The automation also frees up workers for other tasks. Even with safety equipment and protocols, the hours humans can work on production are limited due radiation exposure. “The process was not really difficult, but it was slow and our operators accumulated dose due to handling the powder,” says Wham. “Automation provides a higher throughput on a pellets per hour basis. We can also have multiple activities going on at the same time.”
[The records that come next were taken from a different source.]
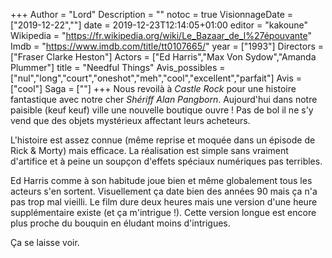 +++
Author = "Lord"
Description = ""
notoc = true
VisionnageDate = ["2019-12-22",""]
date = 2019-12-23T12:14:05+01:00
editor = "kakoune"
Wikipedia = "https://fr.wikipedia.org/wiki/Le_Bazaar_de_l%27épouvante"
Imdb = "https://www.imdb.com/title/tt0107665/"
year = ["1993"]
Directors = ["Fraser Clarke Heston"]
Actors = ["Ed Harris","Max Von Sydow","Amanda Plummer"]
title = "Needful Things"
Avis_possibles = ["nul","long","court","oneshot","meh","cool","excellent","parfait"]
Avis = ["cool"]
Saga = [""]
+++
Nous revoilà à *Castle Rock* pour une histoire fantastique avec notre cher *Shériff Alan Pangborn*.
Aujourd'hui dans notre paisible (keuf keuf) ville une nouvelle boutique ouvre !
Pas de bol il ne s'y vend que des objets mystérieux affectant leurs acheteurs.

L'histoire est assez connue (même reprise et moquée dans un épisode de Rick & Morty) mais efficace.
La réalisation est simple sans vraiment d'artifice et à peine un soupçon d'effets spéciaux numériques pas terribles.

Ed Harris comme à son habitude joue bien et même globalement tous les acteurs s'en sortent.
Visuellement ça date bien des années 90 mais ça n'a pas trop mal vieilli.
Le film dure deux heures mais une version d'une heure supplémentaire existe (et ça m'intrigue !).
Cette version longue est encore plus proche du bouquin en éludant moins d'intrigues.

Ça se laisse voir.
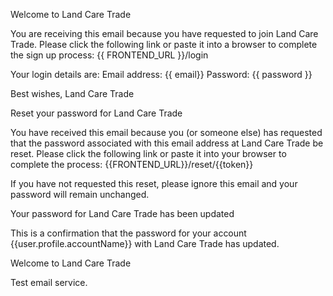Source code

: <!-- Template: WelcomeSubject -->

Welcome to Land Care Trade

<!-- Template: WelcomeBody -->

You are receiving this email because you have requested to join Land Care Trade.
Please click the following link or paste it into a browser to complete the sign up process:
{{ FRONTEND_URL }}/login

Your login details are:
Email address: {{ email}}
Password: {{ password }}

Best wishes,
Land Care Trade


<!-- Template: PasswordSubject -->

Reset your password for Land Care Trade


<!-- Template: PasswordBody -->

You have received this email because you (or someone else) has requested that the password associated with this email address at Land Care Trade be reset.
Please click the following link or paste it into your browser to complete the process:
{{FRONTEND_URL}}/reset/{{token}}

If you have not requested this reset, please ignore this email and your password will remain unchanged.

<!-- Template: PasswordResetConfirmationSubject -->

Your password for Land Care Trade has been updated

<!-- Template: PasswordResetConfirmationBody -->

This is a confirmation that the password for your account {{user.profile.accountName}} with Land Care Trade has updated.

<!-- Template: TestSubject -->

Welcome to Land Care Trade

<!-- Template: TestBody -->

Test email service.

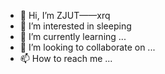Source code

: - 👋 Hi, I’m ZJUT——xrq
- 👀 I’m interested in sleeping
- 🌱 I’m currently learning ...
- 💞️ I’m looking to collaborate on ...
- 📫 How to reach me ...

<!---
ZJUTxrq/ZJUTxrq is a ✨ special ✨ repository because its `README.md` (this file) appears on your GitHub profile.
You can click the Preview link to take a look at your changes.
--->
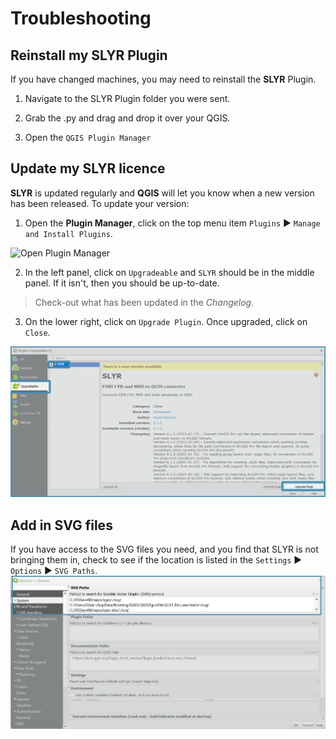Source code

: # Troubleshooting #
## Reinstall my SLYR Plugin ##
If you have changed machines, you may need to reinstall the **SLYR** Plugin. 

1. Navigate to the SLYR Plugin folder you were sent. 

2. Grab the .py and drag and drop it over your QGIS. 

3. Open the `QGIS Plugin Manager`

## Update my SLYR licence ##
**SLYR** is updated regularly and **QGIS** will let you know when a new version has been released. To update your version:

1. Open the **Plugin Manager**, click on the top menu item `Plugins` ▶️ `Manage and Install Plugins`.

![Open Plugin Manager](../images/plugin_mngr_open2.png)

2. In the left panel, click on `Upgradeable` and `SLYR` should be in the middle panel. If it isn't, then you should be up-to-date. 
> Check-out what has been updated in the *Changelog*.

3. On the lower right, click on `Upgrade Plugin`. Once upgraded, click on `Close`.

![Update SLYR](../images/upgrade.png)

## Add in SVG files ##
If you have access to the SVG files you need, and you find that SLYR is not bringing them in, check to see if the location is listed in the `Settings` ▶️ `Options` ▶️  `SVG Paths`. 
![SVG Paths](../images/svg_paths.png)

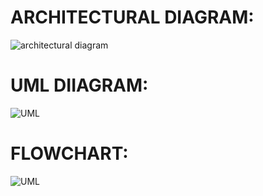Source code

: # ARCHITECTURAL DIAGRAM:
![architectural diagram](https://user-images.githubusercontent.com/87801737/161242523-7fd32b5f-53cc-46e5-8bc7-98f396012078.png)
# UML DIIAGRAM:
![UML](https://user-images.githubusercontent.com/87801737/161242552-5f251643-382d-457f-9357-fafb55600243.jpeg)
# FLOWCHART:
![UML](https://user-images.githubusercontent.com/87801737/161242573-13aca9a2-8758-4be3-88cb-db950cb6d64b.jpeg)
Although the current partial government shutdown has shuttered NASA for now, this will not affect plutonium production. “The Department of Energy’s FY 2019 appropriations bill was approved by Congress and signed by the president in September,” says Jason Ellis (ORNL). “ORNL is operating on a normal schedule.”
The end of NASA’s plutonium shortage may soon be in sight, in time for the next generation of spacecraft to mark the return of exploration in the outer solar system.